*** Opening Records for the task ***

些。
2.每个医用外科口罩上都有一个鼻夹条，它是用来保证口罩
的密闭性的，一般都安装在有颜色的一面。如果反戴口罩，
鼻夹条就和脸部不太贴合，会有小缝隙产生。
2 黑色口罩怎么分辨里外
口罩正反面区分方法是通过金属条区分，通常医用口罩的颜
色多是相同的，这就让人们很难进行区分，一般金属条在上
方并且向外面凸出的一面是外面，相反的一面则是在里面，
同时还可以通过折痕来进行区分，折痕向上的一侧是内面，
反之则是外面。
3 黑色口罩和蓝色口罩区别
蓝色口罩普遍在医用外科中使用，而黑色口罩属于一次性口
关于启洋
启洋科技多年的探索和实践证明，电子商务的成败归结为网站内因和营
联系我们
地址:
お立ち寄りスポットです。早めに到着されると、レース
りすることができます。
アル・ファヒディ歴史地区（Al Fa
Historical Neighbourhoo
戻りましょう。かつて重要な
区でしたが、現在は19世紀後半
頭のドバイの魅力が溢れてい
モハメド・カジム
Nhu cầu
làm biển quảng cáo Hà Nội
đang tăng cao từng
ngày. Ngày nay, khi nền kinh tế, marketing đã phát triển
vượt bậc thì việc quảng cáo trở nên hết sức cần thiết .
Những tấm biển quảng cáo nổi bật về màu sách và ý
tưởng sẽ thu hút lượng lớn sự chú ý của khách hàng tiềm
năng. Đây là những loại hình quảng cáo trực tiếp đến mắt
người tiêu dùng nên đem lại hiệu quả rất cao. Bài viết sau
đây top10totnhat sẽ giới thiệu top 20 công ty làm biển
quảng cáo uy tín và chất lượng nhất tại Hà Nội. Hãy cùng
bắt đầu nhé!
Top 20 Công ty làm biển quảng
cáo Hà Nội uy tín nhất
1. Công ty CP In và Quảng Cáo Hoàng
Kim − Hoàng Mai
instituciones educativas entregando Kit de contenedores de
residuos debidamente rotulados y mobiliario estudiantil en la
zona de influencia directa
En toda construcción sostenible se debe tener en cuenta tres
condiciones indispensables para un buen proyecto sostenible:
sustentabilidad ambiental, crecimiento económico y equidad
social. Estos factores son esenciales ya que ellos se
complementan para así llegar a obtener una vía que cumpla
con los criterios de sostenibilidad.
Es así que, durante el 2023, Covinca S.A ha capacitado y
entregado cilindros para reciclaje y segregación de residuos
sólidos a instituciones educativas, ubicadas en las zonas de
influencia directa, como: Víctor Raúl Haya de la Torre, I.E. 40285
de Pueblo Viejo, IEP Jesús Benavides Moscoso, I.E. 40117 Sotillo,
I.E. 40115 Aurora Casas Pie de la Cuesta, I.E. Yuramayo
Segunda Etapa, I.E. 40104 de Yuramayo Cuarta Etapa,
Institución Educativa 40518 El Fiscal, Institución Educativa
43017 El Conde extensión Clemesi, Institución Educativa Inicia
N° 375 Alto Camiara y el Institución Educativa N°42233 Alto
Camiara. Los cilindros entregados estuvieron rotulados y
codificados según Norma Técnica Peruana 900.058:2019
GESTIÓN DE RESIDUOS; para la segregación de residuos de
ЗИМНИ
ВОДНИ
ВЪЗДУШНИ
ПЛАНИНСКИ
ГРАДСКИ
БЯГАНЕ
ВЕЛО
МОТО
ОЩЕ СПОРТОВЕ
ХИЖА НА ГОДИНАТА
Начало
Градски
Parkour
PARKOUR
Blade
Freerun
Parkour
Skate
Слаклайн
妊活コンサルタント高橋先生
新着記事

*** Closing Records for the task ***
*** Opening Records for the task ***

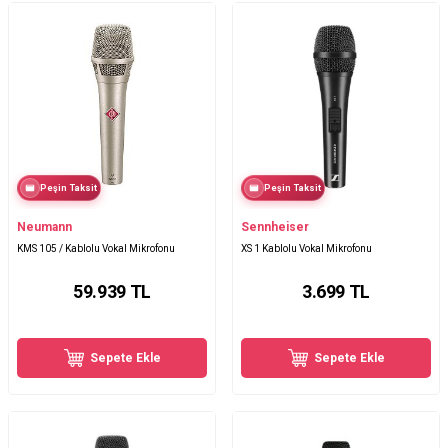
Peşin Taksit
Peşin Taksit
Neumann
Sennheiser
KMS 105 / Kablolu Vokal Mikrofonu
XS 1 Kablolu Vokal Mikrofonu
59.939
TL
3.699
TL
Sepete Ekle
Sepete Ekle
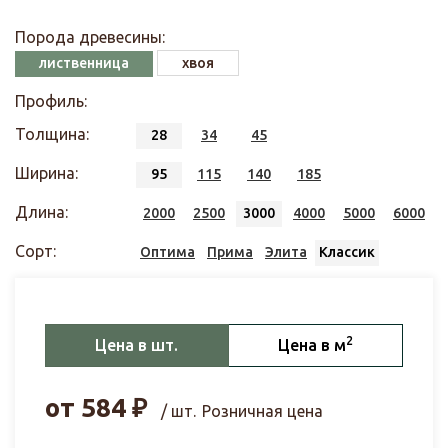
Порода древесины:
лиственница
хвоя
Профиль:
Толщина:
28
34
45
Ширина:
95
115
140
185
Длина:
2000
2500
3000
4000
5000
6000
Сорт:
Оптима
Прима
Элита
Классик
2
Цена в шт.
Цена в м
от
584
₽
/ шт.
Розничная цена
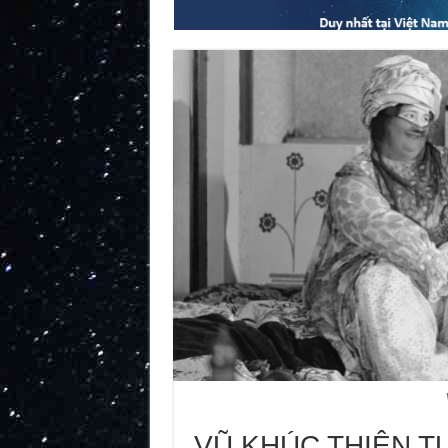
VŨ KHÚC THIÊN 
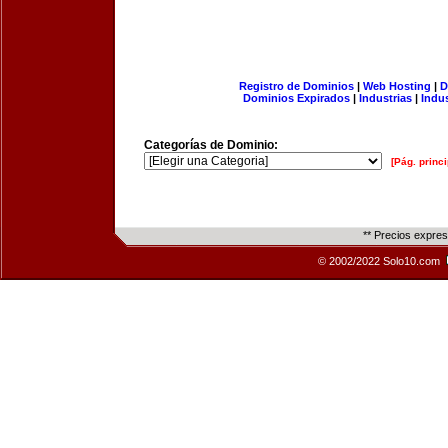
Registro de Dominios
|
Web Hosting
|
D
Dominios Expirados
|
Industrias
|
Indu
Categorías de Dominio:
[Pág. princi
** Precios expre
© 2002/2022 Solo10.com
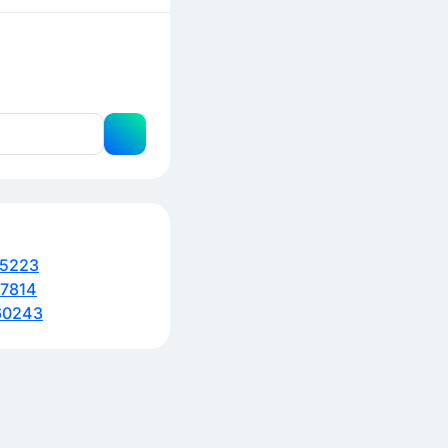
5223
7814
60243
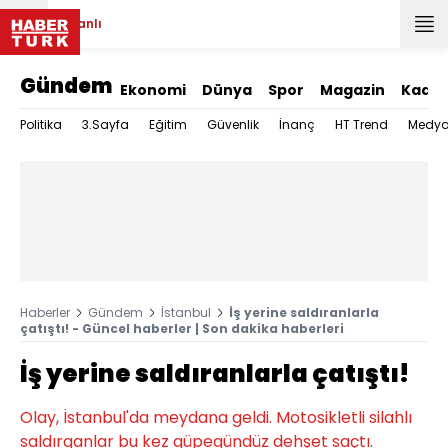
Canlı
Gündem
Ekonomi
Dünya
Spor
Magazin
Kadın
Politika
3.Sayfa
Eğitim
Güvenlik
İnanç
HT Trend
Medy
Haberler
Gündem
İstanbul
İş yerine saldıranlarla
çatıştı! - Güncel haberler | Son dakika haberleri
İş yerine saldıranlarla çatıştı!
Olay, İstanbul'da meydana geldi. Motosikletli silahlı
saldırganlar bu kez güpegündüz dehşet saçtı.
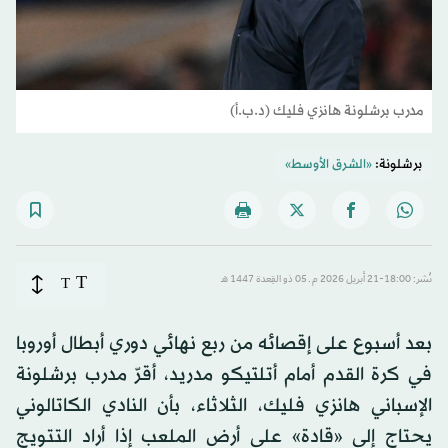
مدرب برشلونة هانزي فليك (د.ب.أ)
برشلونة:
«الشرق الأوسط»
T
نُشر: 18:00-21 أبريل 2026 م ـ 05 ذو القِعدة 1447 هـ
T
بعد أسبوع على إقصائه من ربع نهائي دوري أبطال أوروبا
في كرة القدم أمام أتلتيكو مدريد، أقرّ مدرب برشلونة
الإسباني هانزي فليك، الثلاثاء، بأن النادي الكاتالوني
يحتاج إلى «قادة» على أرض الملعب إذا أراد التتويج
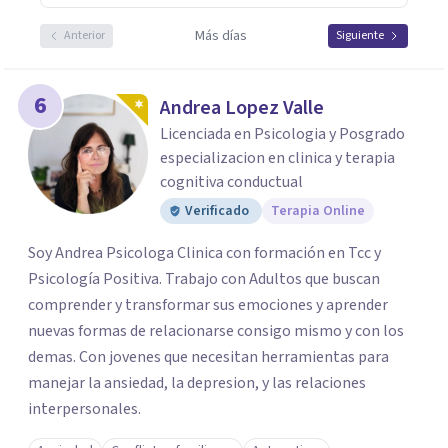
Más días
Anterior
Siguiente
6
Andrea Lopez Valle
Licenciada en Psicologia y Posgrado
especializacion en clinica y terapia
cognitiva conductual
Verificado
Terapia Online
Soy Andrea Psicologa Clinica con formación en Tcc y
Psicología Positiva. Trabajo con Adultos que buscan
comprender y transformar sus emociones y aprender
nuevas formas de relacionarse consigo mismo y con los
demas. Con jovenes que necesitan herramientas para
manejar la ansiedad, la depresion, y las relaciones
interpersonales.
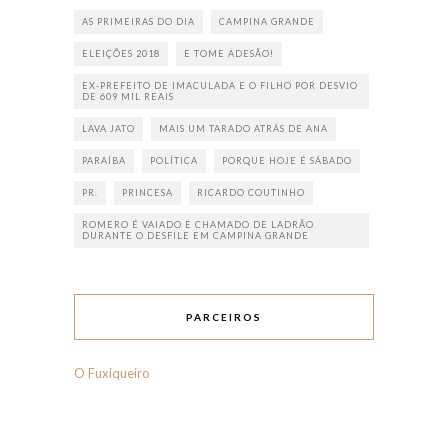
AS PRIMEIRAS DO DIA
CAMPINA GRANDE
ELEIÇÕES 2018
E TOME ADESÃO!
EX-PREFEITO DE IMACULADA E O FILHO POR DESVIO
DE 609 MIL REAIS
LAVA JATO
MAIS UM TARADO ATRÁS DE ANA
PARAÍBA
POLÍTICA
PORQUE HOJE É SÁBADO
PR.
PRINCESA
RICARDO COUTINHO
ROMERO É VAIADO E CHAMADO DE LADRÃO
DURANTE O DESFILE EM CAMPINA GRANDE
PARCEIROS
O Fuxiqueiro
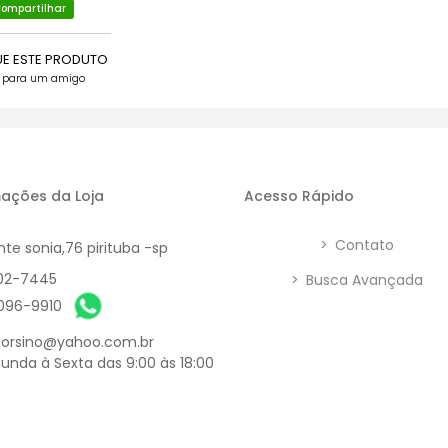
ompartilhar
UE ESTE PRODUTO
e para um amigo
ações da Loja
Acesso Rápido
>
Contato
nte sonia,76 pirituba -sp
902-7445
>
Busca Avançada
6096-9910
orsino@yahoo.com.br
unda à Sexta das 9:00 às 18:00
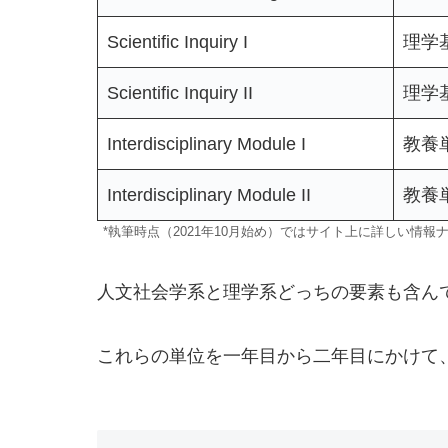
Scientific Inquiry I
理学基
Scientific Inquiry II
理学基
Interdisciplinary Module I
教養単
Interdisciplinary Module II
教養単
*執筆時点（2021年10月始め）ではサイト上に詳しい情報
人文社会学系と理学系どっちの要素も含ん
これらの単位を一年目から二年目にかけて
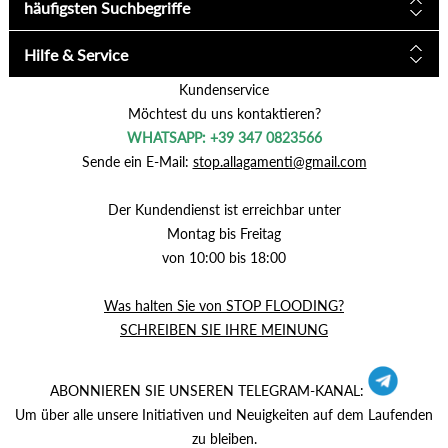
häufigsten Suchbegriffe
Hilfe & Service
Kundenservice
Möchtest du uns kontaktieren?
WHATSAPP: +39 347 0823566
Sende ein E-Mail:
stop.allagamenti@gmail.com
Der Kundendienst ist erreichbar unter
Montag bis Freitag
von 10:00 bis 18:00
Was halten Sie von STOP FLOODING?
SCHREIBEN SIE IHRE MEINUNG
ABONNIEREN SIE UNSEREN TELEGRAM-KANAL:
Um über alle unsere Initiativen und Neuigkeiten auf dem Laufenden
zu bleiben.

*** Closing Records for the task ***

Task prompt:
Lines in the data that include the word "Camiara" should all be copied.

Answer to this exercise:
N° 375 Alto Camiara y el Institución Educativa N°42233 Alto
Camiara. Los cilindros entregados estuvieron rotulados y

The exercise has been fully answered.